╭─ 抜粋本文

額としてのふすま

額としてのふすま

 不動産チラシやマンション広告に現代の住宅事情を見る。明るくオシャレな洋室を中心とする住空間。申し訳のように和室が一間、そして和室と洋室を区切る「ふすま」はその存在の意味をできるだけ薄められて設置されている。西洋家具の存在感に圧倒され洋風のライフスタイルに邪魔にされ続ける、我が「ふすま」のカタチを考察してみる。
 ドアのように音を遮らず閉じた空間も作らず、人の居住まいを感じることのできる暖かさ。古くなれば木枠を外し簡単にふすま紙を張り替えることができる。軽量で簡便な構造を持ちそしてエコロジカルな、極めて良く考えられた日本の間仕切り。またキャンバスとしての意味も持ち、古くから和の空間に寄り添うさまざまな意匠があしらわれて来た。
 現代のクールな洋空間にもその存在感を消すことなく成立する「ふすま」の形とはどういうものか?「額としてのふすま」の意味を再構成することを切り口にこのテーマに向かった。
 額の中のビジュアルには、以前事務所で管理していた水槽で育った、葉脈だけの葉姿のレースプラントと呼ばれる水草をはめ込んだ。ゆらゆら優雅にそよぐ彼女の姿は水槽のなかの妖精のようであり、僕にとっての癒しの象徴でもある。

╰─
╭─ 提示資料

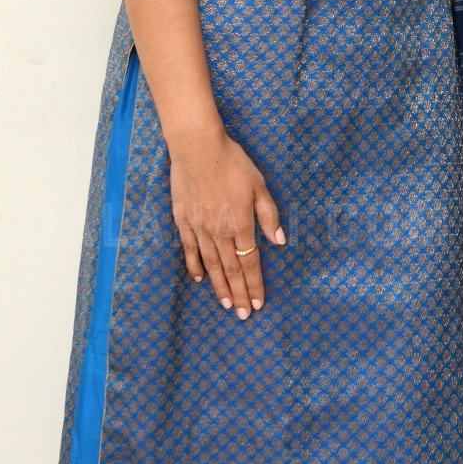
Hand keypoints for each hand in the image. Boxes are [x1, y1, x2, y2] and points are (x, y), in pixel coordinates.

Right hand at [169, 128, 284, 318]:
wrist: (197, 147)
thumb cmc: (233, 162)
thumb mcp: (260, 185)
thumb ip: (269, 216)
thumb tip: (279, 242)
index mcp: (241, 223)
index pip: (250, 262)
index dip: (255, 285)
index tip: (258, 304)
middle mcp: (220, 231)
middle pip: (231, 270)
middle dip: (238, 294)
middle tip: (242, 316)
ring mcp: (199, 228)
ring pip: (210, 265)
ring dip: (219, 287)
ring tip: (225, 305)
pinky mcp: (183, 220)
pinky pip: (190, 250)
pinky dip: (194, 267)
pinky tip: (199, 280)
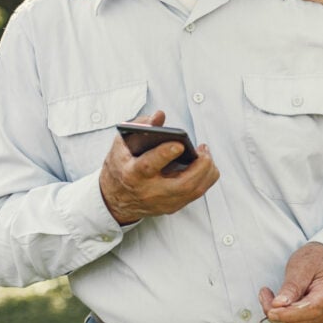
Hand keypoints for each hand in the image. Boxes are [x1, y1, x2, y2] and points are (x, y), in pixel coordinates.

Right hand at [99, 110, 218, 224]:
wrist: (115, 199)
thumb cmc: (121, 166)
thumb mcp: (122, 144)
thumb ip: (140, 126)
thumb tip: (159, 116)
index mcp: (132, 174)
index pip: (149, 165)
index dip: (165, 154)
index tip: (179, 144)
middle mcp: (149, 191)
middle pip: (183, 184)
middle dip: (200, 165)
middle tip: (202, 148)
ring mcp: (163, 202)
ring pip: (195, 190)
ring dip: (207, 170)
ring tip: (205, 153)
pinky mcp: (173, 206)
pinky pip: (197, 193)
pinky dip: (205, 177)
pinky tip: (204, 163)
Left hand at [258, 242, 322, 322]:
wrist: (321, 263)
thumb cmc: (313, 261)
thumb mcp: (301, 266)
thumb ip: (291, 286)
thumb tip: (279, 304)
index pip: (312, 309)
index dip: (290, 314)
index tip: (271, 311)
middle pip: (302, 322)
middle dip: (279, 314)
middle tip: (264, 296)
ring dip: (278, 317)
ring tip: (268, 297)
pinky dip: (283, 319)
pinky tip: (277, 305)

╰─

▸ 作業内容:
- a) ふすまについての文章の「不動産チラシやマンション広告」から「り口にこのテーマに向かった。」までを、「間仕切り」を「建具」に置き換えて書き直せ。
- b) ふすまについての文章で「ドアのように音を遮らず」で始まる段落を、主な事実を残して箇条書きにまとめよ。
行はここでは使わない。

▸ 解答例:
- a)
不動産チラシやマンション広告に現代の住宅事情を見る。明るくオシャレな洋室を中心とする住空間。申し訳のように和室が一間、そして和室と洋室を区切る「ふすま」はその存在の意味をできるだけ薄められて設置されている。西洋家具の存在感に圧倒され洋風のライフスタイルに邪魔にされ続ける、我が「ふすま」のカタチを考察してみる。
 ドアのように音を遮らず閉じた空間も作らず、人の居住まいを感じることのできる暖かさ。古くなれば木枠を外し簡単にふすま紙を張り替えることができる。軽量で簡便な構造を持ちそしてエコロジカルな、極めて良く考えられた日本の建具。またキャンバスとしての意味も持ち、古くから和の空間に寄り添うさまざまな意匠があしらわれて来た。
 現代のクールな洋空間にもその存在感を消すことなく成立する「ふすま」の形とはどういうものか?「額としてのふすま」の意味を再構成することを切り口にこのテーマに向かった。

- b)
- ドアのように音を遮らず閉じた空間も作らないため、人の居住まいを感じられる暖かさがある。
- 古くなれば木枠を外し、ふすま紙を簡単に張り替えられる。
- 軽量で簡便な構造を持ち、エコロジカルである。
- 極めて良く考えられた日本の間仕切りである。
- キャンバスとしての意味も持ち、古くから和の空間に寄り添うさまざまな意匠があしらわれて来た。